私たちの施設では、全部は大変だから3枚だけ皿洗いをお願いするとか、洗濯物を1枚だけ畳んでもらうとか、その人が無理なくできるよう心がけています。家庭でも、時間や余裕はないとは思いますが、手が空いたら「ここだけお願い」と細かく区切って頼んでみてください。「できた」が増えると、笑顔で過ごしてもらえるようになりますよ。
▽いなべ総合病院 いなべ看護ステーションのぞみ
認知症看護認定看護師 川杉洋子さん
〇認知症の不安に寄り添う
私は普段、ケアマネジャーや医師などの多職種と連携し、訪問看護を通じて認知症の人や家族を支援しています。

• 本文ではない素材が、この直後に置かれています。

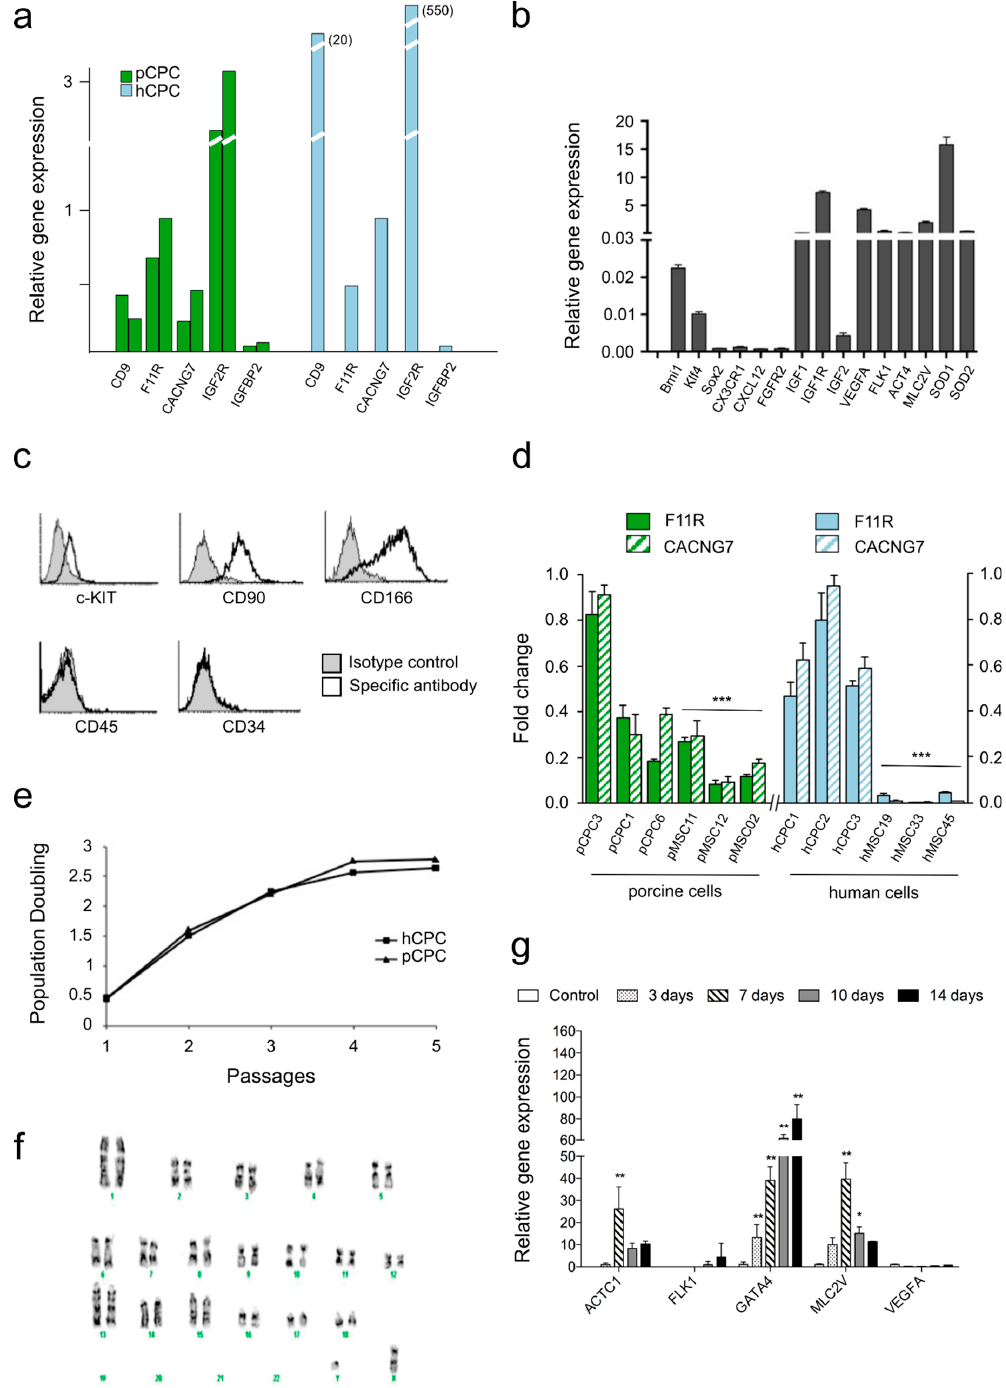
Figure 2. Comparative characterization of pCPC with hCPC. ( a ) Relative gene expression levels analyzed by RT − qPCR in pCPC and hCPC of five selected relevant genes, previously characterized in hCPC. ( b ) Global RT − qPCR expression analysis of pCPC. ( c ) Flow cytometry analysis of pCPC relevant surface markers. ( d ) Expression of F11R and CACNG7 in different porcine and human CPC and MSC cell isolates. ACTB was used as housekeeping gene ( n = 3). *** p < 0.001 vs. pCPC3. ( e ) Representative parallel population doubling analysis in pCPC compared with hCPC. ( f ) Normal pCPC karyotype from a representative cell batch at culture passage 6. ( g ) Cardiogenic differentiation of pCPC in 2D culture during two weeks with dexamethasone (10 mM); some relevant genes were monitored at different stages of cardiogenic differentiation. ACTB was used as housekeeping gene ( n = 3). * p < 0.05, ** p < 0.01 vs.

認知症の人は、何度も同じ質問をしてしまうことが多いですが、これは単にもの忘れが激しいからだけではありません。実は覚えられないことが一番不安で、家族に迷惑をかけたくないという思いが強かったりするんですよね。だからこそ家族は「またその話?」と否定するのではなく、「そうなんだね、一緒に探してみようか」などとやわらかく受け止めてもらえると、本人も安心すると思います。なぜその症状がでるのか、理由が分かると接しやすくなると思います。
〇楽しく暮らせる目標を
私は、「認知症になっても楽しく笑顔で暮らす」ことを目標にしています。そのためには、まず本人を支える家族が、笑顔で暮らしていくことが大切。介護を家族だけで抱え込まずに、誰かにサポートしてもらうことが必要です。
地域包括支援センターやケアマネジャーに相談すると、いろんなサービスを紹介してくれます。専門家や地域のサポートを積極的に利用してください。
《ポイント》
1.まずはよく話を聞く
2.認知症の人のできる力を奪わない
3.笑顔で視線を合わせて認知症の人の思いに共感する
将来、誰でもなる可能性のある認知症。家族だけでどうにかしようとせずに、周囲からの支援を受けることが何より大切です。本人も家族も笑顔で暮らしていくためにも、認知症への正しい向き合い方について考えてみませんか。